Libertarians should dare to be different
I was recently called an "intellectual pygmy" and a "shock jock" on Ilana Mercer's "Barely a Blog". I was held up as an example of what is wrong with libertarianism. Her main complaint was over my controversial "cannibalism column".
Upon reading her entry, I sat here and tried to see it from her perspective. I tried to think if I am doing more harm than good to the cause of individual liberty. If so, I need to be aware of that and stop it. If I am wrong, I want to know. Freedom is a lot more important than I am.
After reflecting I came to the conclusion that I can't be anyone other than myself. In these columns I write what I really think, from the perspective of who I really am. So, as I often do in cases like this, I wrote her directly. I try to be polite in all my correspondence, and she was very polite in her response to me. She almost apologized for the ad hominem comments.
In her reply Ms. Mercer claimed that "my kind" of "shock jock opinions" are more "conventional and unthreatening" to most libertarians than are her opinions. From my perspective, and based upon years of hate-mail, I don't believe that is true. But, if it were true, why would that be?
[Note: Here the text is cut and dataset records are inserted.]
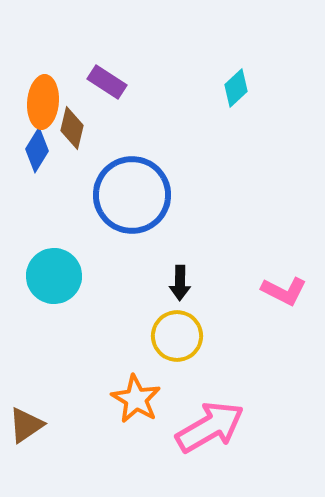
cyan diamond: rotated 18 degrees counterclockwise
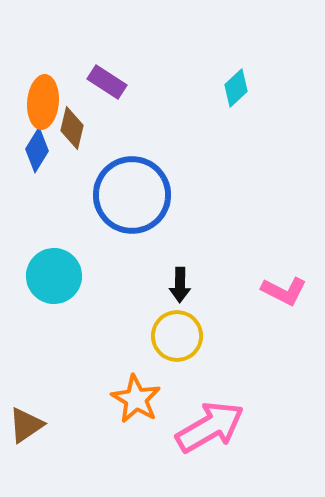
black arrow: moved 2 px down
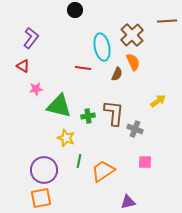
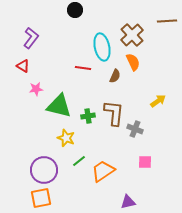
brown semicircle: moved 2 px left, 2 px down
green line: rotated 40 degrees clockwise
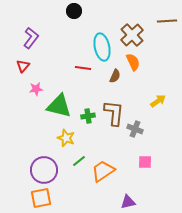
black circle: moved 1 px left, 1 px down
red triangle: rotated 40 degrees clockwise
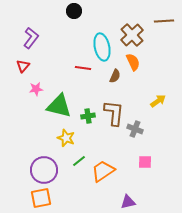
brown line: moved 3 px left
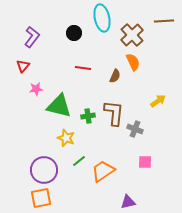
black circle: moved 22 px down
purple L-shape: moved 1 px right, 1 px up
cyan ellipse: moved 29 px up
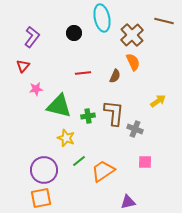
brown line: rotated 18 degrees clockwise
red line: moved 5 px down; rotated 14 degrees counterclockwise
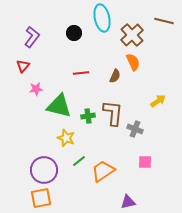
red line: moved 2 px left
brown L-shape: moved 1 px left
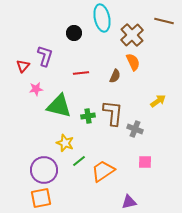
purple L-shape: moved 13 px right, 19 px down; rotated 20 degrees counterclockwise
yellow star: moved 1 px left, 5 px down
purple triangle: moved 1 px right
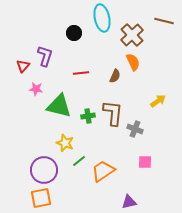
pink star: rotated 16 degrees clockwise
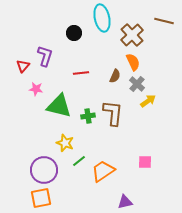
yellow arrow: moved 10 px left
gray cross: moved 2 px right, 45 px up; rotated 21 degrees clockwise
purple triangle: moved 4 px left
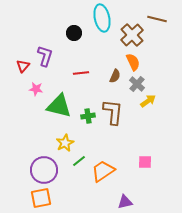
brown line: moved 7 px left, 2 px up
brown L-shape: moved 1 px up
yellow star: rotated 24 degrees clockwise
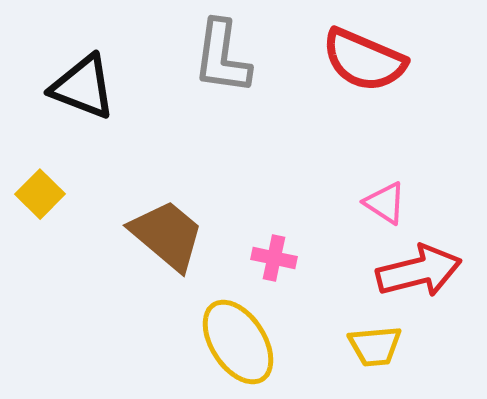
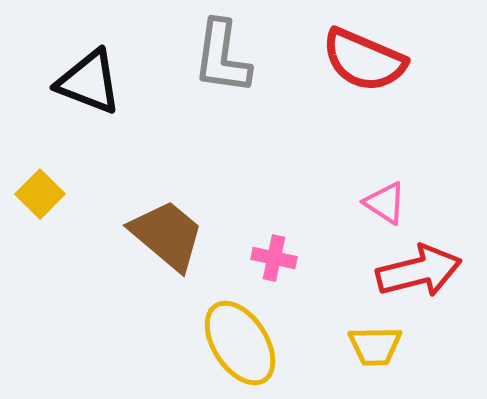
black triangle: moved 6 px right, 5 px up
yellow ellipse: moved 2 px right, 1 px down
yellow trapezoid: rotated 4 degrees clockwise
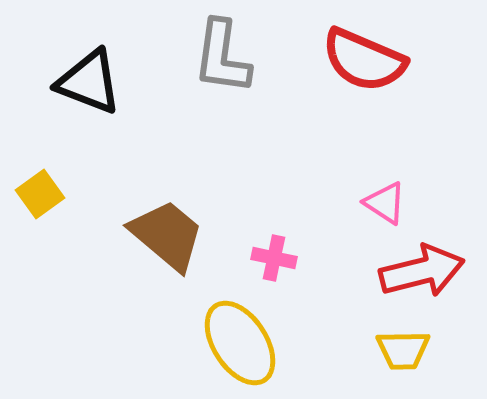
yellow square: rotated 9 degrees clockwise
red arrow: moved 3 px right
yellow trapezoid: moved 28 px right, 4 px down
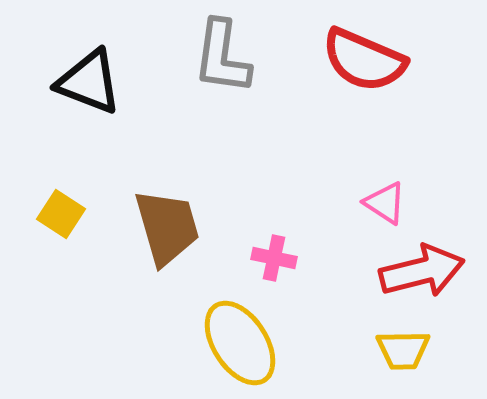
yellow square: moved 21 px right, 20 px down; rotated 21 degrees counterclockwise
brown trapezoid: moved 8 px up; rotated 34 degrees clockwise
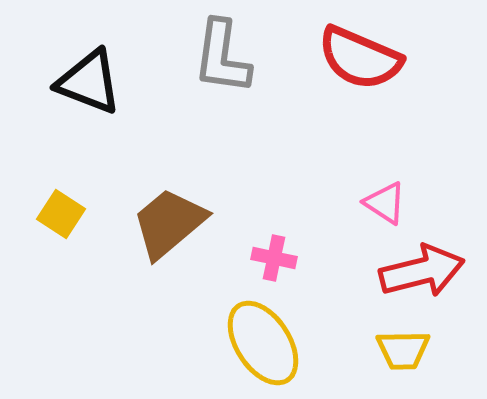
red semicircle: moved 4 px left, 2 px up
brown trapezoid: moved 2 px right, 4 px up; rotated 114 degrees counterclockwise
yellow ellipse: moved 23 px right
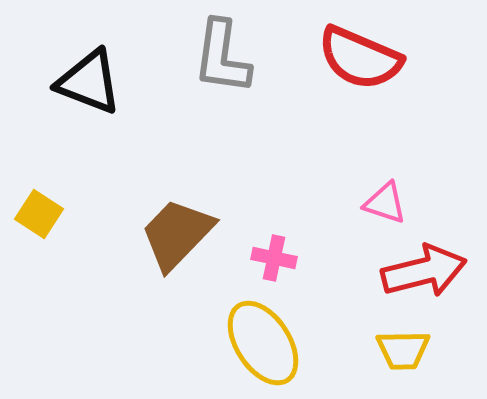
pink triangle: rotated 15 degrees counterclockwise
yellow square: moved 22 px left
brown trapezoid: moved 8 px right, 11 px down; rotated 6 degrees counterclockwise
red arrow: moved 2 px right
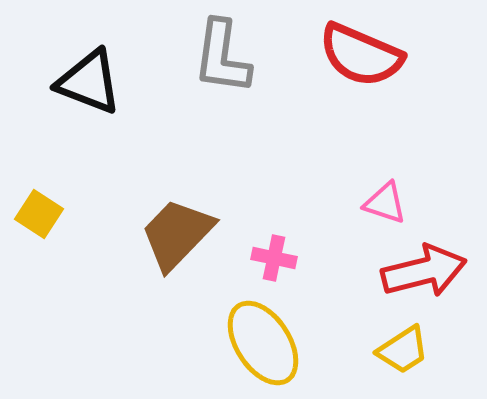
red semicircle: moved 1 px right, 3 px up
yellow trapezoid: rotated 32 degrees counterclockwise
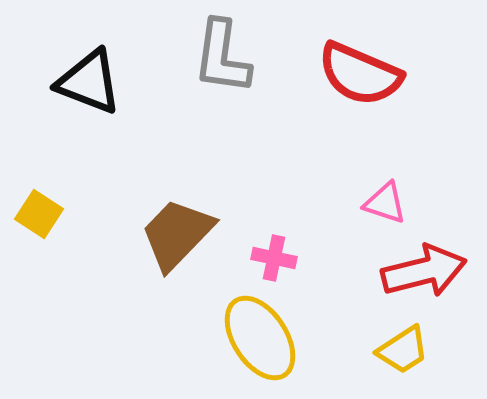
red semicircle: moved 1 px left, 19 px down
yellow ellipse: moved 3 px left, 5 px up
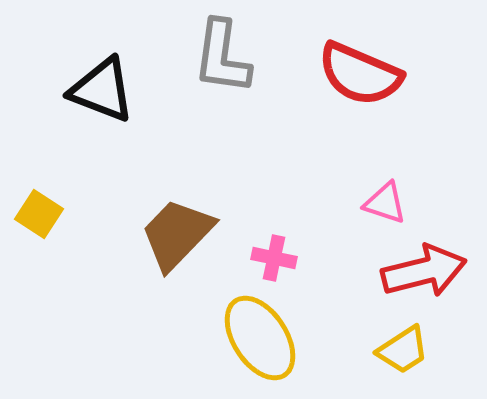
black triangle: moved 13 px right, 8 px down
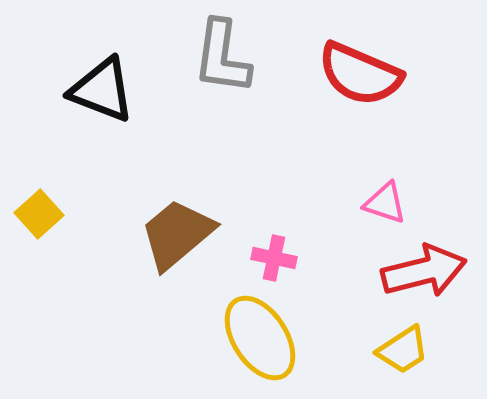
yellow square: rotated 15 degrees clockwise
brown trapezoid: rotated 6 degrees clockwise
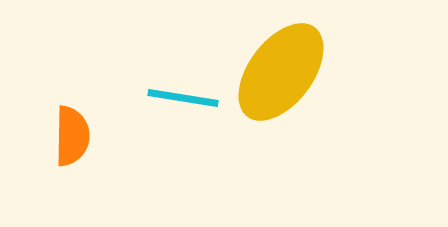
Maybe because a difference that makes no difference is not a difference. If your "alternative" to the rampant statism that infects the earth today is indistinguishable from the status quo, why would anyone bother changing sides? If the difference is only a matter of degree, and not a fundamental rejection of statist coercion and control, is that really a difference? I am not assuming any opinions or motivations for Ms. Mercer in particular. I am not enlightened about her opinions on any issues, but I do know where so many "libertarians" balk when discussing liberty.
If you see nothing wrong with national borders enforced by government; if you see nothing wrong with taxation as a concept; if you don't recognize aggressive war (the business of the state) as murder on a massive scale; if you accept that government has the authority to do things that you or I can not do, then what is the difference from any Demopublican out there? If you don't accept that the philosophy of non-aggression applies to ALL individuals, including those employed by the state, what is your line-in-the-sand? I'm not aiming any of these remarks at Ms. Mercer, as I don't really know, but otherwise, why would her opinions not be as popular among those who hunger for real liberty as they might otherwise be? Those who believe in the legitimacy of the state are unlikely to embrace any real limits on their god and probably will not ever support liberty over the state in any substantive way. So, why cater to them?